Puente Hills fault focuses shaking toward downtown Los Angeles
Seismologists say one reason why the Puente Hills thrustfault is so dangerous is that it focuses shaking toward downtown Los Angeles, rather than away from it.
The fault's shape and direction make it different from the one that triggered the Northridge earthquake in 1994. The rupture on the Northridge thrust faultdirected its strongest shaking north, toward sparsely populated mountains -- sparing Los Angeles from greater catastrophe.
A similarly powerful earthquake in 1995 in Kobe, Japan, however, was far more destructive because the strongest shaking was felt in the densest neighborhoods. While 61 people died in the magnitude 6.7 Northridge quake in 1994, about 6,400 people died the magnitude 6.9 Japanese earthquake.
Think of the Northridge and Puente Hills thrust faults as covering broad, rectangular areas created by two overlapping blocks of the Earth's crust.

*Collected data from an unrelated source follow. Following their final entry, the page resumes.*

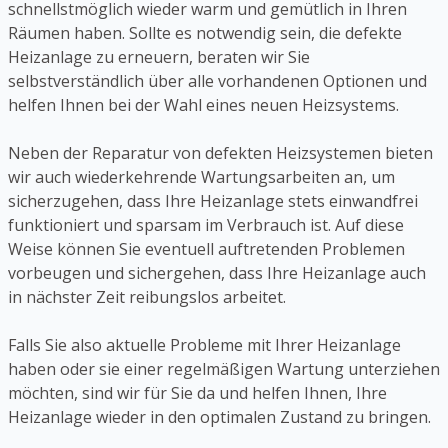
schnellstmöglich wieder warm und gemütlich in Ihren
Räumen haben. Sollte es notwendig sein, die defekte
Heizanlage zu erneuern, beraten wir Sie
selbstverständlich über alle vorhandenen Optionen und
helfen Ihnen bei der Wahl eines neuen Heizsystems.
Neben der Reparatur von defekten Heizsystemen bieten
wir auch wiederkehrende Wartungsarbeiten an, um
sicherzugehen, dass Ihre Heizanlage stets einwandfrei
funktioniert und sparsam im Verbrauch ist. Auf diese
Weise können Sie eventuell auftretenden Problemen
vorbeugen und sichergehen, dass Ihre Heizanlage auch
in nächster Zeit reibungslos arbeitet.
Falls Sie also aktuelle Probleme mit Ihrer Heizanlage
haben oder sie einer regelmäßigen Wartung unterziehen
möchten, sind wir für Sie da und helfen Ihnen, Ihre
Heizanlage wieder in den optimalen Zustand zu bringen.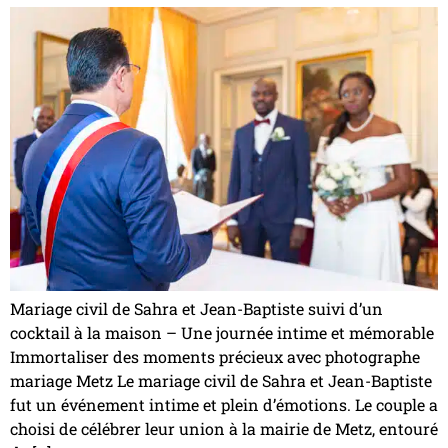
Mariage civil de Sahra et Jean-Baptiste suivi d’un
cocktail à la maison – Une journée intime et mémorable
Immortaliser des moments précieux avec photographe
mariage Metz Le mariage civil de Sahra et Jean-Baptiste
fut un événement intime et plein d’émotions. Le couple a
choisi de célébrer leur union à la mairie de Metz, entouré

The surface of the fault plane cuts through the buried rocks like an angled sheet of paper, with the highest edge slanting upward in one direction while the other slants deeper into the Earth.
The deepest part of the Northridge thrust fault begins in the south, and creeps up to the surface to the north, Caltech seismologist Kate Hutton said. As a result, the worst shaking in the Northridge quake was directed north of the San Fernando Valley, away from downtown.
In contrast, the deepest part of the Puente Hills fault falls under Whitter, about 9 miles deep. It rises as the fault approaches downtown L.A. and USC; at Dodger Stadium, the fault is only 2 miles below.
Because of that, the direction of the Puente Hills fault focuses shaking toward L.A.'s urban core.
"How do you get people to understand that Northridge was actually a little earthquake?" seismologist Lucy Jones told The Times in 2005. "Puente Hills would be so much worse than Northridge."